In our case, we want to know why high_prio_client Thread 1 didn't run sooner. To find out, we click the Previous Event By Owner button () to navigate to this thread's last Ready event. If we then click the Previous Event button () to navigate to the immediately preceeding event, we see that hw_server Thread 4 replied to the client thread. This is evident from the matching TID and PID values given in the Reply and Ready events.
You can confirm the shift in CPU assignment from the high-priority to medium-priority thread by switching to the CPU Usage pane. To do this, select the option with this name in the Switch Pane dropdown in the editor controls (). This pane contains a graph that illustrates the CPU usage history of any thread selected in the table underneath. The time period displayed matches the Timeline selection, so the graph should be zoomed in enough to easily see the CPU usage changes that resulted from the priority inversion.
The By Priority tab displays how long the threads ran at specific priorities.

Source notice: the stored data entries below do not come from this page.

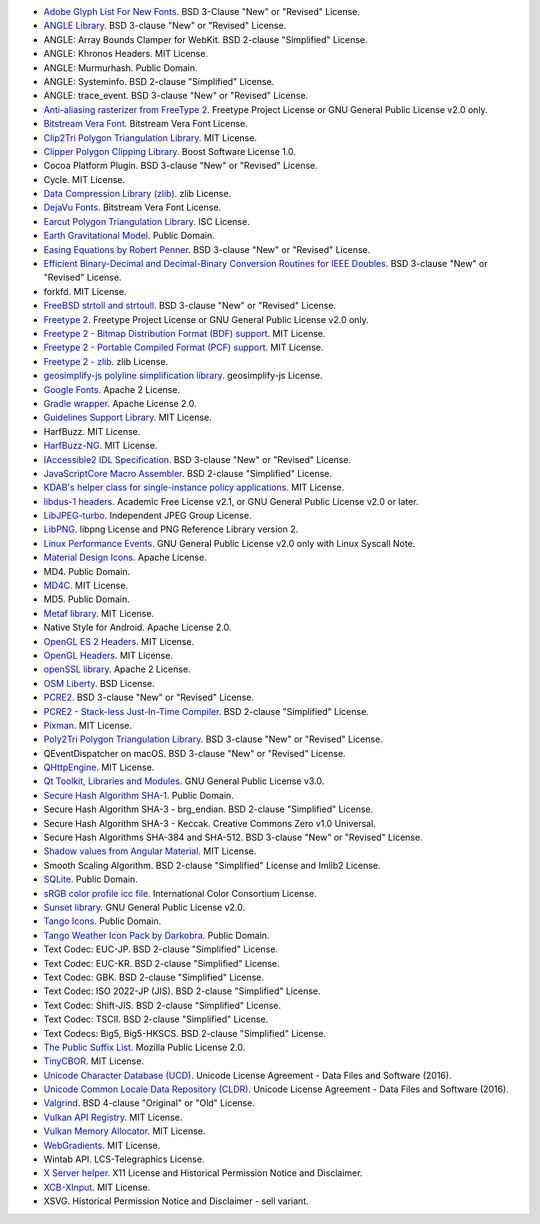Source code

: - `Adobe Glyph List For New Fonts <https://github.com/adobe-type-tools/agl-aglfn>`_. BSD 3-Clause "New" or "Revised" License.
- `ANGLE Library <http://angleproject.org/>`_. BSD 3-clause "New" or "Revised" License.
- ANGLE: Array Bounds Clamper for WebKit. BSD 2-clause "Simplified" License.
- ANGLE: Khronos Headers. MIT License.
- ANGLE: Murmurhash. Public Domain.
- ANGLE: Systeminfo. BSD 2-clause "Simplified" License.
- ANGLE: trace_event. BSD 3-clause "New" or "Revised" License.
- `Anti-aliasing rasterizer from FreeType 2 <http://www.freetype.org>`_. Freetype Project License or GNU General Public License v2.0 only.
- `Bitstream Vera Font <https://www.gnome.org/fonts/>`_. Bitstream Vera Font License.
- `Clip2Tri Polygon Triangulation Library <https://github.com/raptor/clip2tri>`_. MIT License.
- `Clipper Polygon Clipping Library <http://www.angusj.com/delphi/clipper.php>`_. Boost Software License 1.0.
- Cocoa Platform Plugin. BSD 3-clause "New" or "Revised" License.
- Cycle. MIT License.
- `Data Compression Library (zlib) <http://zlib.net/>`_. zlib License.
- `DejaVu Fonts <https://dejavu-fonts.github.io/>`_. Bitstream Vera Font License.
- `Earcut Polygon Triangulation Library <https://github.com/mapbox/earcut.hpp>`_. ISC License.
- `Earth Gravitational Model <https://earth-info.nga.mil>`_. Public Domain.
- `Easing Equations by Robert Penner <http://robertpenner.com/easing/>`_. BSD 3-clause "New" or "Revised" License.
- `Efficient Binary-Decimal and Decimal-Binary Conversion Routines for IEEE Doubles <https://github.com/google/double-conversion>`_. BSD 3-clause "New" or "Revised" License.
- forkfd. MIT License.
- `FreeBSD strtoll and strtoull <https://github.com/freebsd/freebsd/>`_. BSD 3-clause "New" or "Revised" License.
- `Freetype 2 <http://www.freetype.org>`_. Freetype Project License or GNU General Public License v2.0 only.
- `Freetype 2 - Bitmap Distribution Format (BDF) support <http://www.freetype.org>`_. MIT License.
- `Freetype 2 - Portable Compiled Format (PCF) support <http://www.freetype.org>`_. MIT License.
- `Freetype 2 - zlib <http://www.freetype.org>`_. zlib License.
- `geosimplify-js polyline simplification library <https://github.com/mapbox/geosimplify-js>`_. geosimplify-js License.
- `Google Fonts <https://github.com/google/fonts>`_. Apache 2 License.
- `Gradle wrapper <https://gradle.org>`_. Apache License 2.0.
- `Guidelines Support Library <https://github.com/microsoft/GSL>`_. MIT License.
- HarfBuzz. MIT License.
- `HarfBuzz-NG <http://harfbuzz.org>`_. MIT License.
- `IAccessible2 IDL Specification <https://wiki.linuxfoundation.org/accessibility/iaccessible2/>`_. BSD 3-clause "New" or "Revised" License.
- `JavaScriptCore Macro Assembler <https://trac.webkit.org/wiki/JavaScriptCore>`_. BSD 2-clause "Simplified" License.
- `KDAB's helper class for single-instance policy applications <https://github.com/KDAB/KDSingleApplication>`_. MIT License.
- `libdus-1 headers <https://www.freedesktop.org/wiki/Software/dbus/>`_. Academic Free License v2.1, or GNU General Public License v2.0 or later.
- `LibJPEG-turbo <http://libjpeg-turbo.virtualgl.org/>`_. Independent JPEG Group License.
- `LibPNG <http://www.libpng.org/pub/png/libpng.html>`_. libpng License and PNG Reference Library version 2.
- `Linux Performance Events <https://www.kernel.org>`_. GNU General Public License v2.0 only with Linux Syscall Note.
- `Material Design Icons <https://github.com/google/material-design-icons>`_. Apache License.
- MD4. Public Domain.
- `MD4C <https://github.com/mity/md4c>`_. MIT License.
- MD5. Public Domain.
- `Metaf library <https://github.com/nnaumenko/metaf>`_. MIT License.
- Native Style for Android. Apache License 2.0.
- `OpenGL ES 2 Headers <https://www.khronos.org/>`_. MIT License.
- `OpenGL Headers <https://www.khronos.org/>`_. MIT License.
- `openSSL library <https://www.openssl.org>`_. Apache 2 License.
- `OSM Liberty <https://github.com/maputnik/osm-liberty>`_. BSD License.
- `PCRE2 <http://www.pcre.org/>`_. BSD 3-clause "New" or "Revised" License.
- `PCRE2 - Stack-less Just-In-Time Compiler <http://www.pcre.org/>`_. BSD 2-clause "Simplified" License.
- `Pixman <http://www.pixman.org/>`_. MIT License.
- `Poly2Tri Polygon Triangulation Library <http://code.google.com/p/poly2tri/>`_. BSD 3-clause "New" or "Revised" License.
- QEventDispatcher on macOS. BSD 3-clause "New" or "Revised" License.
- `QHttpEngine <https://github.com/nitroshare/qhttpengine>`_. MIT License.
- `Qt Toolkit, Libraries and Modules <https://qt.io>`_. GNU General Public License v3.0.
- `Secure Hash Algorithm SHA-1 <http://www.dominik-reichl.de/projects/csha1/>`_. Public Domain.
- Secure Hash Algorithm SHA-3 - brg_endian. BSD 2-clause "Simplified" License.
- Secure Hash Algorithm SHA-3 - Keccak. Creative Commons Zero v1.0 Universal.
- Secure Hash Algorithms SHA-384 and SHA-512. BSD 3-clause "New" or "Revised" License.
- `Shadow values from Angular Material <https://angularjs.org/>`_. MIT License.
- Smooth Scaling Algorithm. BSD 2-clause "Simplified" License and Imlib2 License.
- `SQLite <https://www.sqlite.org/>`_. Public Domain.
- `sRGB color profile icc file <http://www.color.org/>`_. International Color Consortium License.
- `Sunset library <https://github.com/buelowp/sunset>`_. GNU General Public License v2.0.
- `Tango Icons <http://tango.freedesktop.org/Tango_Desktop_Project>`_. Public Domain.
- `Tango Weather Icon Pack by Darkobra <https://www.deviantart.com/darkobra/art/Tango-Weather-Icon-Pack-98024429>`_. Public Domain.
- Text Codec: EUC-JP. BSD 2-clause "Simplified" License.
- Text Codec: EUC-KR. BSD 2-clause "Simplified" License.
- Text Codec: GBK. BSD 2-clause "Simplified" License.
- Text Codec: ISO 2022-JP (JIS). BSD 2-clause "Simplified" License.
- Text Codec: Shift-JIS. BSD 2-clause "Simplified" License.
- Text Codec: TSCII. BSD 2-clause "Simplified" License.
- Text Codecs: Big5, Big5-HKSCS. BSD 2-clause "Simplified" License.
- `The Public Suffix List <http://publicsuffix.org/>`_. Mozilla Public License 2.0.
- `TinyCBOR <https://github.com/intel/tinycbor>`_. MIT License.
- `Unicode Character Database (UCD) <https://www.unicode.org/ucd/>`_. Unicode License Agreement - Data Files and Software (2016).
- `Unicode Common Locale Data Repository (CLDR) <http://cldr.unicode.org/>`_. Unicode License Agreement - Data Files and Software (2016).
- `Valgrind <http://valgrind.org/>`_. BSD 4-clause "Original" or "Old" License.
- `Vulkan API Registry <https://www.khronos.org/>`_. MIT License.
- `Vulkan Memory Allocator <https://github.com/GPUOpen-LibrariesAndSDKs/VulkanMemoryAllocator>`_. MIT License.
- `WebGradients <https://webgradients.com/>`_. MIT License.
- Wintab API. LCS-Telegraphics License.
- `X Server helper <https://www.x.org/>`_. X11 License and Historical Permission Notice and Disclaimer.
- `XCB-XInput <https://xcb.freedesktop.org/>`_. MIT License.
- XSVG. Historical Permission Notice and Disclaimer - sell variant.
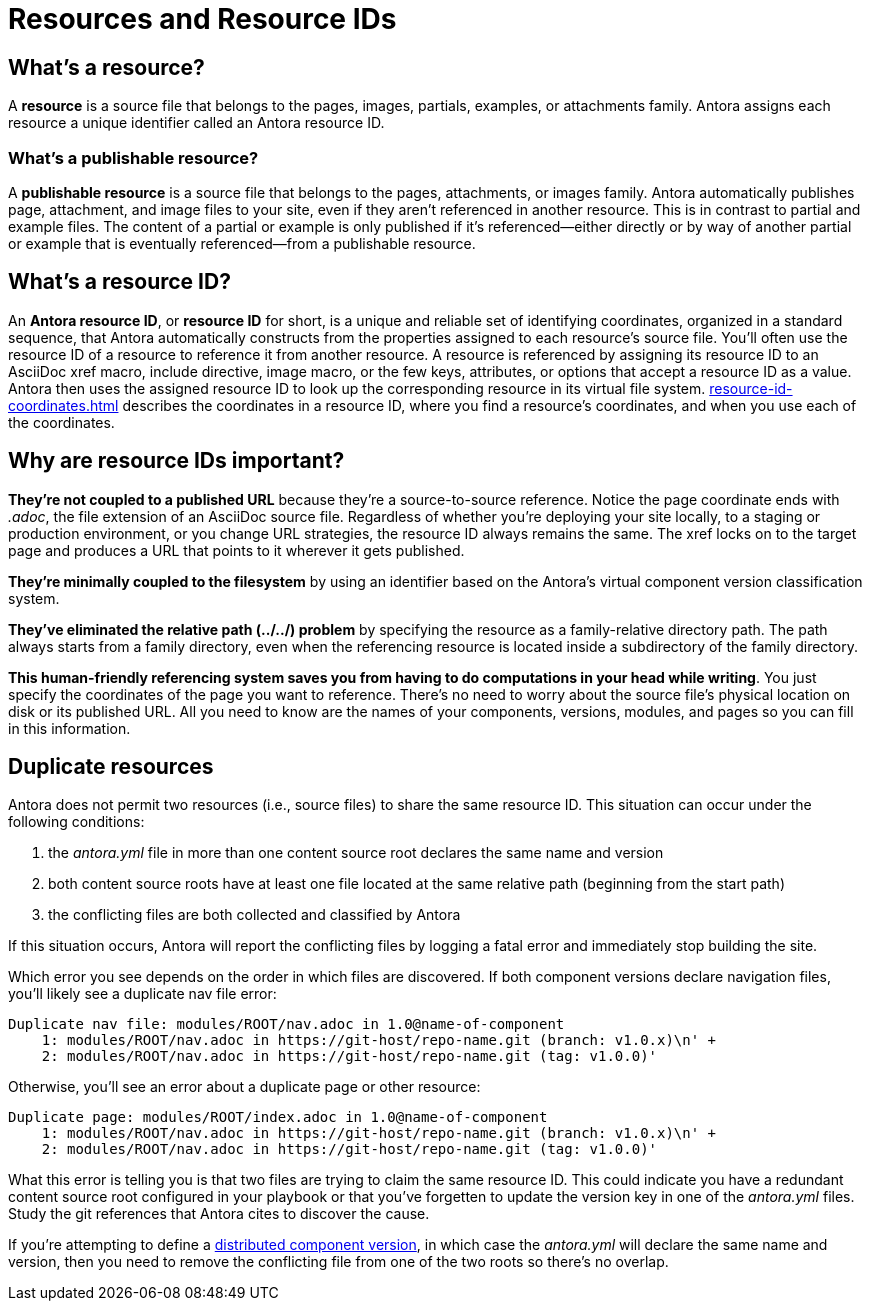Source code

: = Resources and Resource IDs

== What's a resource?

A [.term]*resource* is a source file that belongs to the pages, images, partials, examples, or attachments family.
Antora assigns each resource a unique identifier called an Antora resource ID.

[#publishable]
=== What's a publishable resource?

A [.term]*publishable resource* is a source file that belongs to the pages, attachments, or images family.
Antora automatically publishes page, attachment, and image files to your site, even if they aren't referenced in another resource.
This is in contrast to partial and example files.
The content of a partial or example is only published if it's referenced--either directly or by way of another partial or example that is eventually referenced--from a publishable resource.

[#whats-a-resource-id]
== What's a resource ID?

An [.term]*Antora resource ID*, or *resource ID* for short, is a unique and reliable set of identifying coordinates, organized in a standard sequence, that Antora automatically constructs from the properties assigned to each resource's source file.
You'll often use the resource ID of a resource to reference it from another resource.
A resource is referenced by assigning its resource ID to an AsciiDoc xref macro, include directive, image macro, or the few keys, attributes, or options that accept a resource ID as a value.
Antora then uses the assigned resource ID to look up the corresponding resource in its virtual file system.
xref:resource-id-coordinates.adoc[] describes the coordinates in a resource ID, where you find a resource's coordinates, and when you use each of the coordinates.

////
The most common reason for you to use a resource that you'll u of resource ID is to .
To reference a resource, enter its resource ID as the target value in an AsciiDoc xref macro, include directive, or image macro.
The image macro's xref option also accepts the resource ID of a publishable resource.
A few Antora keys and AsciiDoc attributes accept the resource ID of a page as a value.

When you reference a resource, the published result depends on the AsciiDoc syntax you use to reference the resource, the family of the resource, and, occasionally, the file format of the resource and a site visitor's browser settings.
For example, if you enter the resource ID for an image into an image macro, the image will be embedded in the page at the image macro's location.
However, if you enter the image's resource ID into an xref macro, a link to the image's published location will be displayed in the page.
How many resource ID coordinates you need to specify when referencing a resource depends on the component version and module of the xref:resource-id-coordinates.adoc#current[current page] in relation to the xref:resource-id-coordinates.adoc#target[target resource].
////

[#important]
== Why are resource IDs important?

*They're not coupled to a published URL* because they're a source-to-source reference.
Notice the page coordinate ends with [.path]_.adoc_, the file extension of an AsciiDoc source file.
Regardless of whether you're deploying your site locally, to a staging or production environment, or you change URL strategies, the resource ID always remains the same.
The xref locks on to the target page and produces a URL that points to it wherever it gets published.

*They're minimally coupled to the filesystem* by using an identifier based on the Antora's virtual component version classification system.

*They've eliminated the relative path (../../) problem* by specifying the resource as a family-relative directory path.
The path always starts from a family directory, even when the referencing resource is located inside a subdirectory of the family directory.
//If you move or rename a page within a module, you don't have to change any references to other pages.

*This human-friendly referencing system saves you from having to do computations in your head while writing*.
You just specify the coordinates of the page you want to reference.
There's no need to worry about the source file's physical location on disk or its published URL.
All you need to know are the names of your components, versions, modules, and pages so you can fill in this information.

////
This needs to go in a section about future development.

Of course, inbound references to the page you move do have to be updated.
To counter this, you could pin the page ID of the page you want to move, thus adding more stability.
That way, references to the page don't have to be updated even when it moves.
Though, a little help from the text editor to "`refactor`" references could make this abstraction unnecessary.

*We've made it possible to validate and update references* by using a well-defined pattern that's easy for a script to locate, parse, and rewrite.
////

[#duplicate-resources]
== Duplicate resources

Antora does not permit two resources (i.e., source files) to share the same resource ID.
This situation can occur under the following conditions:

. the [.path]_antora.yml_ file in more than one content source root declares the same name and version
. both content source roots have at least one file located at the same relative path (beginning from the start path)
. the conflicting files are both collected and classified by Antora

If this situation occurs, Antora will report the conflicting files by logging a fatal error and immediately stop building the site.

Which error you see depends on the order in which files are discovered.
If both component versions declare navigation files, you'll likely see a duplicate nav file error:

....
Duplicate nav file: modules/ROOT/nav.adoc in 1.0@name-of-component
    1: modules/ROOT/nav.adoc in https://git-host/repo-name.git (branch: v1.0.x)\n' +
    2: modules/ROOT/nav.adoc in https://git-host/repo-name.git (tag: v1.0.0)'
....

Otherwise, you'll see an error about a duplicate page or other resource:

....
Duplicate page: modules/ROOT/index.adoc in 1.0@name-of-component
    1: modules/ROOT/nav.adoc in https://git-host/repo-name.git (branch: v1.0.x)\n' +
    2: modules/ROOT/nav.adoc in https://git-host/repo-name.git (tag: v1.0.0)'
....

What this error is telling you is that two files are trying to claim the same resource ID.
This could indicate you have a redundant content source root configured in your playbook or that you've forgetten to update the version key in one of the [.path]_antora.yml_ files.
Study the git references that Antora cites to discover the cause.

If you're attempting to define a xref:ROOT:distributed-component-version.adoc[distributed component version], in which case the [.path]_antora.yml_ will declare the same name and version, then you need to remove the conflicting file from one of the two roots so there's no overlap.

Priority inversion is evident because the cpu_burner thread ran at level 15 for about 2 ms but high_prio_client Thread 1 and hw_server Thread 4 ran at level 40 for well under 1 ms each. Also, the graph shows CPU usage rising and dropping quickly for these two threads at around 2.164 s into the trace. This pattern suggests that the client and server were communicating briefly just before both stopped executing for awhile. Indeed, both threads began executing again after the medium-priority thread finished running at around 2.166 s, presumably because the server was able to do the requested work and reply to the client.